I've tried using np.random.choice so far, ie: random.choice(30,45,27,57, [0.2,0.2,0.2,0.4])
However, this only returns back the specific arguements I input, however, I am trying to create a continuous model so that I can return any number between 27 and 57 with probability based on how many times a certain value appears in my previous data.
So in this case, numbers closer to 57 will be more likely to be chosen as it appears more frequently in my previous data.
Upvotes: 2
Views: 979
Reputation: 11161
Kernel density estimation (KDE) is a common method to generate continuous distributions from sample data, but it generally requires tuning some parameters.
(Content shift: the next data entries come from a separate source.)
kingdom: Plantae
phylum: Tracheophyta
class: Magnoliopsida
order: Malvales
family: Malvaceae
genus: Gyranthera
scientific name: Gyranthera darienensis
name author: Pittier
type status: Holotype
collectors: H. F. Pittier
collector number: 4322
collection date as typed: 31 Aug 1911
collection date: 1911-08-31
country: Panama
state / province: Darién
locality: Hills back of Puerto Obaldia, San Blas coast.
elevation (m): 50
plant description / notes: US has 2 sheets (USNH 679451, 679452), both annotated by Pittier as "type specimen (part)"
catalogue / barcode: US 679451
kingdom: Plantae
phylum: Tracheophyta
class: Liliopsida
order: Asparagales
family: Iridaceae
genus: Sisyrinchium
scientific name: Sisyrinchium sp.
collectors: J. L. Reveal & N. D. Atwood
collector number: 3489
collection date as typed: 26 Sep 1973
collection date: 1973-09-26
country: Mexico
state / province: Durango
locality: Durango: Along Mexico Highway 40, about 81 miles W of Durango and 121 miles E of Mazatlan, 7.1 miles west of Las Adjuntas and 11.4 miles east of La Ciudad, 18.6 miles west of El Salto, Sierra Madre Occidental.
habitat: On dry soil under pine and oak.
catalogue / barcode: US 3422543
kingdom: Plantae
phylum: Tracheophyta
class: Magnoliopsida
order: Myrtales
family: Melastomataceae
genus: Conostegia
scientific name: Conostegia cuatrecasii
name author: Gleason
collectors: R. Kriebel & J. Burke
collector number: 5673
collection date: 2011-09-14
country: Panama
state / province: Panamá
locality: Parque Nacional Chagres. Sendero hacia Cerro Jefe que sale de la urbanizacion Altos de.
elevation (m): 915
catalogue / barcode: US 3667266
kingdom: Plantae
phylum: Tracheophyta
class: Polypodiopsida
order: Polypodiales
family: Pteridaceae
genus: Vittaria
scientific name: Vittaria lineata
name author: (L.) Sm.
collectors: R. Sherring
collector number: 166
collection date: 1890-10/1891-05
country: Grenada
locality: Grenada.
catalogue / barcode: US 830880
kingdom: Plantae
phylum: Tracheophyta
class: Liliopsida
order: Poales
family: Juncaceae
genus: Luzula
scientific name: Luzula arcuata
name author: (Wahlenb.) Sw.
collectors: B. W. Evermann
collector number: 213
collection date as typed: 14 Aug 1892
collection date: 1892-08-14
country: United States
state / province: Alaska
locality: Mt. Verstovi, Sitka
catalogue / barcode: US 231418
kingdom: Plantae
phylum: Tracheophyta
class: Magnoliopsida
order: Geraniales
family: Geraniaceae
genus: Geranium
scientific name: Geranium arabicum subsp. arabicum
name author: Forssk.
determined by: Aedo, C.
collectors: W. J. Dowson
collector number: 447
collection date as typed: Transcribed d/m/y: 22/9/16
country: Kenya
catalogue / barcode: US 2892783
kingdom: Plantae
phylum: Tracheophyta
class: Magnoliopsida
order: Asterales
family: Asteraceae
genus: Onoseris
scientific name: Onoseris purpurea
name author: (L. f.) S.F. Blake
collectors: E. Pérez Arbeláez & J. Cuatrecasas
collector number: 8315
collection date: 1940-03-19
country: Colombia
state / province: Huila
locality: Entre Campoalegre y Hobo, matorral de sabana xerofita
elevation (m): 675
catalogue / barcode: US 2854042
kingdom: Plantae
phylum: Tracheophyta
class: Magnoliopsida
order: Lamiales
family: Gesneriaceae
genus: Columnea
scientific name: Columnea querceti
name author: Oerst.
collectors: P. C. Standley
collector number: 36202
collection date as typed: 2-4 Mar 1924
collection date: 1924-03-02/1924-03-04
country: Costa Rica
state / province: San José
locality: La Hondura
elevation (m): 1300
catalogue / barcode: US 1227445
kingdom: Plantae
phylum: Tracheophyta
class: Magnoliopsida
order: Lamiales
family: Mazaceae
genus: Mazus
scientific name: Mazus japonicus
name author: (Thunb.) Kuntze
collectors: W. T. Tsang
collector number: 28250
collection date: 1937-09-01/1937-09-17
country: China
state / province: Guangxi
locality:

Other methods include mean/mode imputation (basic) and model-based prediction (more sophisticated).
We fit a kernel density estimator below and then generate random samples from the density with kde.sample
to fill the nan
values below:
import pandas as pd
import numpy as np
from numpy import nan
from sklearn.neighbors import KernelDensity
BANDWIDTH = 1
KERNEL = "gaussian"
data = {'company': {0: 'A', 1: 'A', 2: 'A', 3: 'A', 4: 'A', 5: 'A', 6: 'A'},
'weight': {0: 30.0, 1: 45.0, 2: 27.0, 3: nan, 4: 57.0, 5: 57.0, 6: nan}}
df = pd.DataFrame.from_dict(data)
kde = KernelDensity(kernel=KERNEL, bandwidth=BANDWIDTH).fit(df[["weight"]].dropna().values)
# replace nan with sampled values from kde
n_missing = df.weight.isna().sum()
df.loc[df.weight.isna(), "weight"] = kde.sample(n_missing)
output:
company weight
0 A 30.000000
1 A 45.000000
2 A 27.000000
3 A 56.542771
4 A 57.000000
5 A 57.000000
6 A 38.970918
sample data and density plots:
import plotly.express as px
# histogram
px.histogram(df.weight, nbins=40).show()
# density line plot
x_vals = np.linspace(df.weight.min(), df.weight.max(), 1000)
density = np.exp(kde.score_samples(x_vals.reshape(-1,1)))
px.line(x=x, y=density).show()
Upvotes: 1